Item 5.02 Departure of Directors or Certain Officers; Election of Directors;
Appointment of Certain Officers; Compensatory Arrangements of Certain Officers
As the Company announced in its April 2021 proxy statement for its 2021 annual
shareholder meeting, American Equity Investment Life Holding Company's Board of
Directors (the Company's Board) engaged a nationally recognized corporate
governance expert as an independent consultant to review the Board's and its
committees' composition, tenure, charters, guidelines and processes, informed by
industry corporate governance best practices. The Board formed a working group
of directors to work with the Company's independent advisors and develop
proposed governance changes and recommendations that were then discussed with
each director and presented to the Board. At a special meeting on August 4, 2021
attended by all directors, the Board adopted the working group's recommendations
in the best interests of the Company, its shareholders, and other stakeholders.
The Board is taking these major steps to reset its governance, maintain
alignment with the Company's strategic evolution, and demonstrate best
practices. The Board changes will enhance its ability to focus on long-term
shareholder value through attention to strategy, risk, talent, metrics for
prudent and active risk-taking, management oversight, and sustainability. To
these ends, the Board:
•will consider its optimum Board size to be seven to nine directors, plus the
Chief Executive Officer (the CEO);
•adopted a new retirement policy that directors will not stand for re-election
at or after 75 years of age;
•expects not to nominate or appoint former Company employees to the Board;
•expects not to appoint former-Company-employee directors or the CEO to serve on
any of the Board's standing committees; and
•consistent with these steps, re-formed its committees' membership and revised
its committees' responsibilities by:
•establishing a new Audit and Risk Management Committee with responsibilities
for the Company's audit, information security, privacy, related person
transaction, and operational, actuarial, and reputational risk oversight;
•refreshing the responsibilities of the Nominating and Governance Committee to
enhance its role in director nominee selection, skill development, training, and
self-assessment;
•expanding the focus of the Compensation and Talent Management Committee on CEO
and executive officer performance, evaluation, compensation, and succession and
its oversight of talent management, leadership, culture, and management of any
risks from succession planning or compensation plans;
•appointing an independent director to chair the Investment Committee and expand
the committee's focus on oversight of portfolio risk; and
•assigning responsibility for technology and innovation oversight to the Board,
expecting to establish protocols to frame the issues, deploy director leadership
and appropriately inform the Board in the exercise of this responsibility.

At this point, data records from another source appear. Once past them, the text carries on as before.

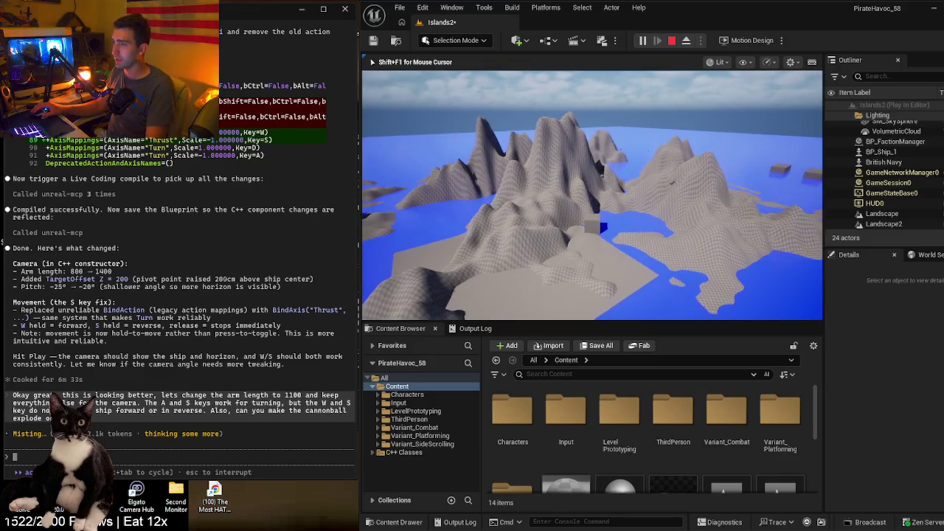
key("a")
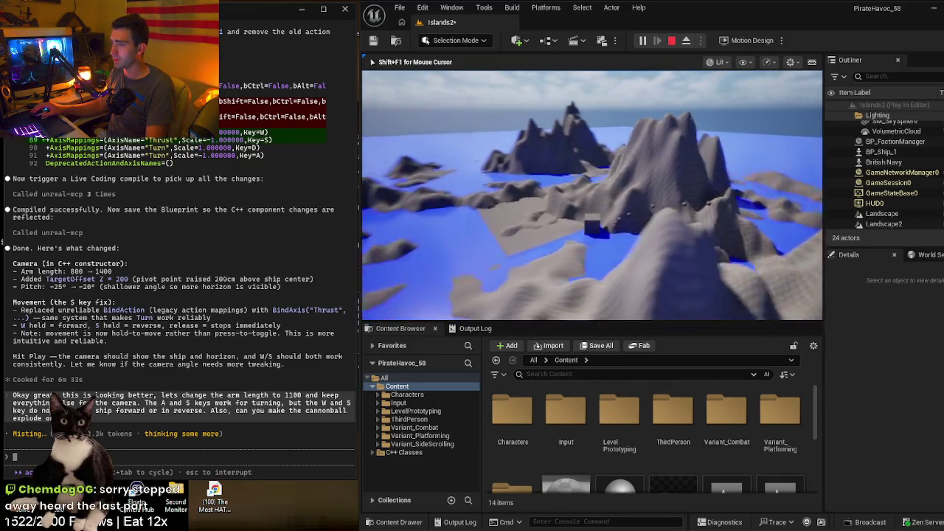
key("a")
key("d")
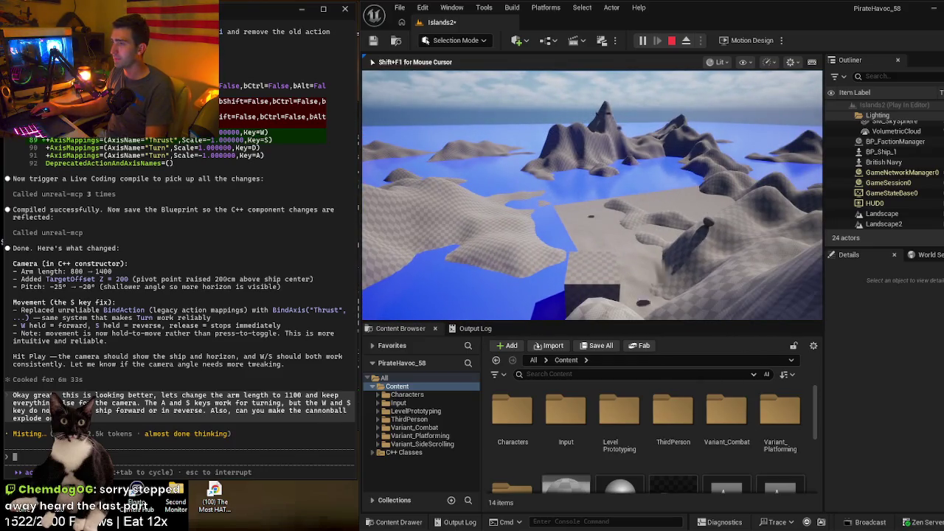
key("d")
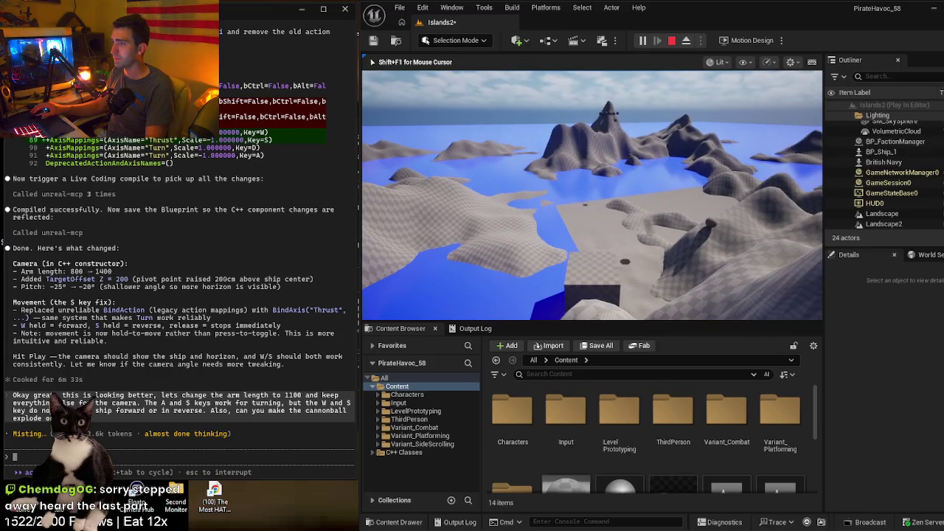
key("d")
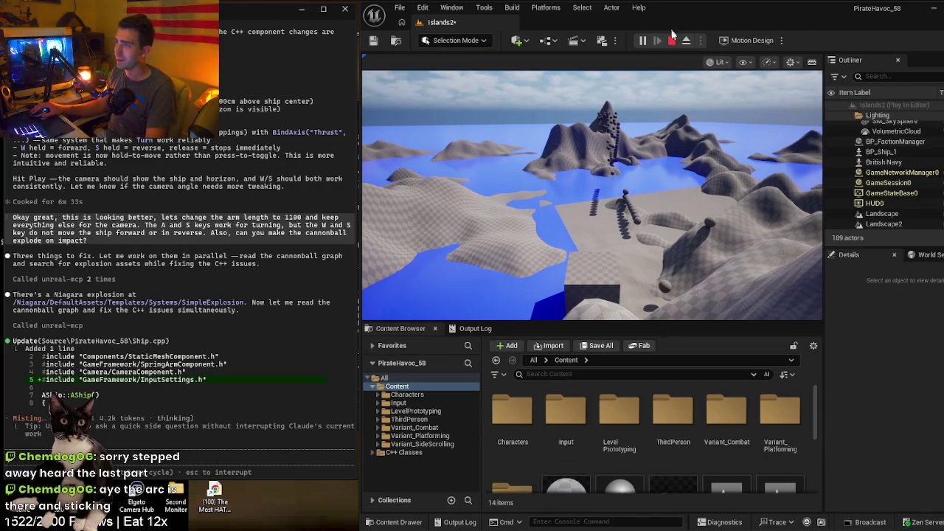
left_click(671, 41)
left_click_drag(624, 159, 618, 153)
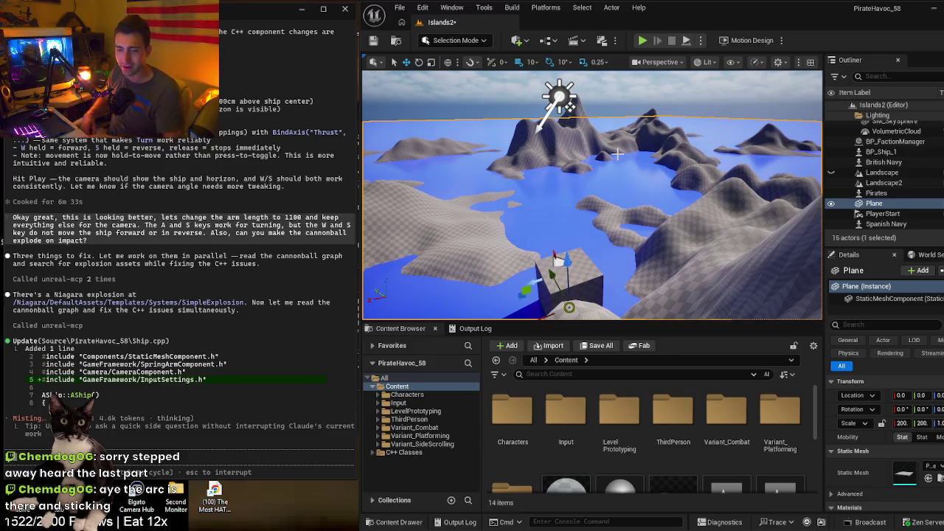
mouse_move(590, 192)
left_mouse_down()
mouse_move(561, 184)
mouse_move(667, 215)
mouse_move(653, 216)
left_mouse_up()
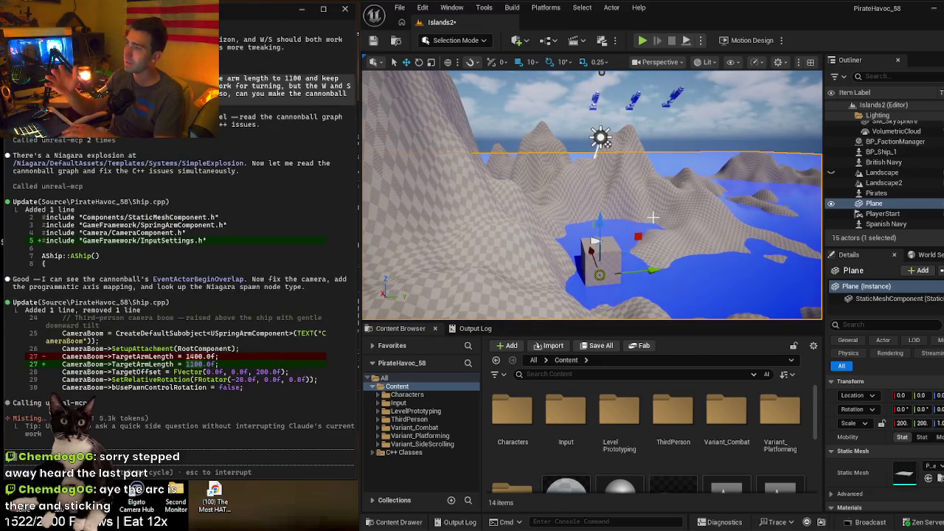
left_click_drag(653, 218, 652, 219)
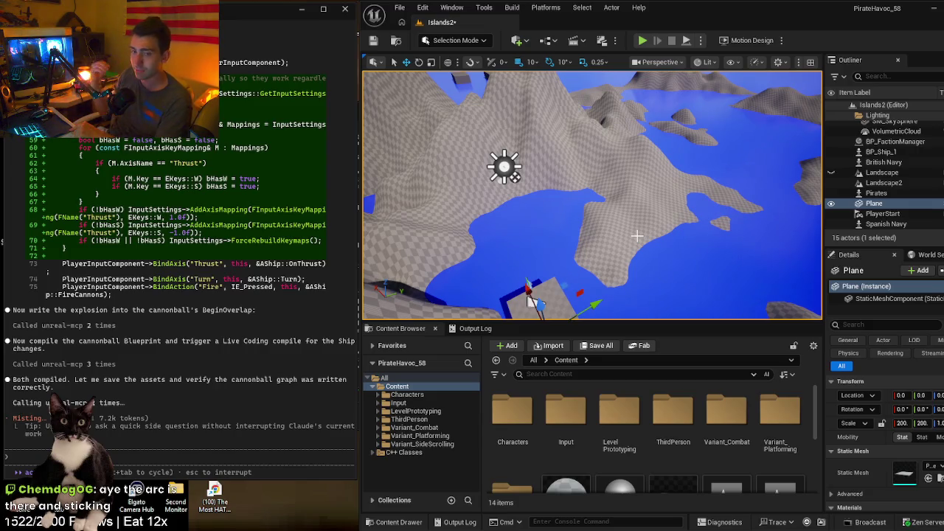
mouse_move(655, 212)
left_mouse_down()
mouse_move(568, 205)
mouse_move(644, 216)
left_mouse_up()
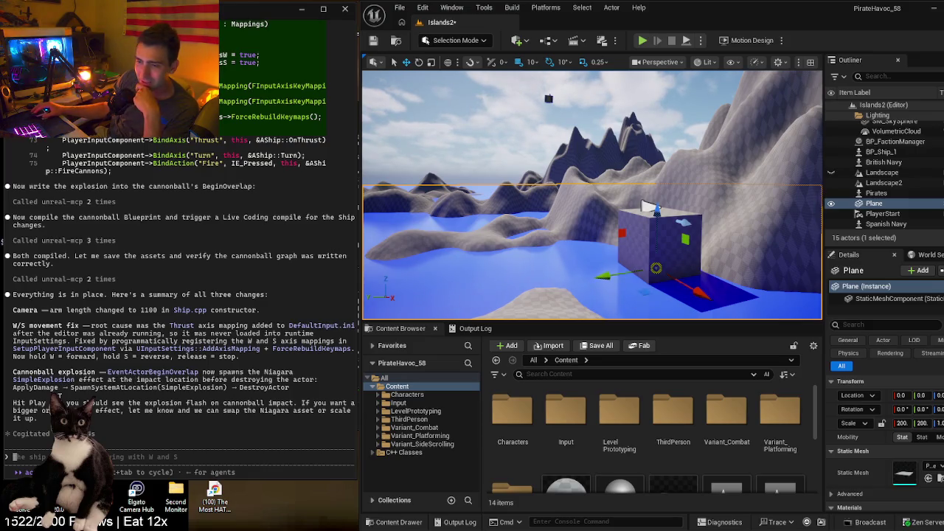
left_click_drag(553, 236, 551, 234)
key("alt+p")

The
Board will also have appropriate sustainability oversight responsibilities.
The Board will amend and restate its corporate governance guidelines, make new
committee assignments, and adopt new committee charters, each of which will be
disclosed on the Company's website as applicable under New York Stock Exchange
rules.
In connection with these changes, the Board has also reviewed its three director
classes and expects to rebalance its 2023 class. Douglas T. Healy agreed on
August 4, 2021 to stand for re-election in 2023 (subject to nomination by the
Board at that time), one year earlier than the current end of his term.
The forward-looking statements in this disclosure, such as expect, maintain, and
will, are based on assumptions and expectations that involve risks and
uncertainties, including the "Risk Factors" the Company describes in its U.S.
Securities and Exchange Commission filings. The Company's future results could
differ, and it has no obligation to correct or update any of these statements.